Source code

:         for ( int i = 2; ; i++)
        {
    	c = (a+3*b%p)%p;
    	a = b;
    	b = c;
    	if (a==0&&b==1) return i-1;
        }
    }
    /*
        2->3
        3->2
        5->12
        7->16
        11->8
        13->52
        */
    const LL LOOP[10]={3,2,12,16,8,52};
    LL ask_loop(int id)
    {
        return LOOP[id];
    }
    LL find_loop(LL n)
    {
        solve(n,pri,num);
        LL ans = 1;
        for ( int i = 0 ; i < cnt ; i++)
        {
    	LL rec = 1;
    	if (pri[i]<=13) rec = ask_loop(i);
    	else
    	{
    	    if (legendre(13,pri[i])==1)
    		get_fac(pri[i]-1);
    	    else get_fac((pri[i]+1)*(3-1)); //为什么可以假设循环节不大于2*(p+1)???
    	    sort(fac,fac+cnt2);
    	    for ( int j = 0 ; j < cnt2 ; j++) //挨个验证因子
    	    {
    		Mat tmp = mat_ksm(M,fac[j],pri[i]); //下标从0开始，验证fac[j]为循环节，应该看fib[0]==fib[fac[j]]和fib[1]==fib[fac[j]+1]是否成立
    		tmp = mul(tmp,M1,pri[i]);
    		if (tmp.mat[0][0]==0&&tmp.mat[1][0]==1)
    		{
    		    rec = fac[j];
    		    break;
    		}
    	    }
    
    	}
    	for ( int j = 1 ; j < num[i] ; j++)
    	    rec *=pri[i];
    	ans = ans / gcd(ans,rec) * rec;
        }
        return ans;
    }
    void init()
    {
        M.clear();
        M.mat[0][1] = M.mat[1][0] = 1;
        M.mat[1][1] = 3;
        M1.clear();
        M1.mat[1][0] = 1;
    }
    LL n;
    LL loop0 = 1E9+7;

★ ★ ★ ★ ★

Problem details:
Print the lines of the listing from the line containing "int i = 2; ; i++)" through the end of the listing, both ends included.

Exercise solution:
:         for ( int i = 2; ; i++)
        {
    	c = (a+3*b%p)%p;
    	a = b;
    	b = c;
    	if (a==0&&b==1) return i-1;
        }
    }
    /*
        2->3
        3->2
        5->12
        7->16
        11->8
        13->52
        */
    const LL LOOP[10]={3,2,12,16,8,52};
    LL ask_loop(int id)
    {
        return LOOP[id];
    }
    LL find_loop(LL n)
    {
        solve(n,pri,num);
        LL ans = 1;
        for ( int i = 0 ; i < cnt ; i++)
        {
    	LL rec = 1;
    	if (pri[i]<=13) rec = ask_loop(i);
    	else
    	{
    	    if (legendre(13,pri[i])==1)
    		get_fac(pri[i]-1);
    	    else get_fac((pri[i]+1)*(3-1)); //为什么可以假设循环节不大于2*(p+1)???
    	    sort(fac,fac+cnt2);
    	    for ( int j = 0 ; j < cnt2 ; j++) //挨个验证因子
    	    {
    		Mat tmp = mat_ksm(M,fac[j],pri[i]); //下标从0开始，验证fac[j]为循环节，应该看fib[0]==fib[fac[j]]和fib[1]==fib[fac[j]+1]是否成立
    		tmp = mul(tmp,M1,pri[i]);
    		if (tmp.mat[0][0]==0&&tmp.mat[1][0]==1)
    		{
    		    rec = fac[j];
    		    break;
    		}
    	    }
    
    	}
    	for ( int j = 1 ; j < num[i] ; j++)
    	    rec *=pri[i];
    	ans = ans / gcd(ans,rec) * rec;
        }
        return ans;
    }
    void init()
    {
        M.clear();
        M.mat[0][1] = M.mat[1][0] = 1;
        M.mat[1][1] = 3;
        M1.clear();
        M1.mat[1][0] = 1;
    }
    LL n;
    LL loop0 = 1E9+7;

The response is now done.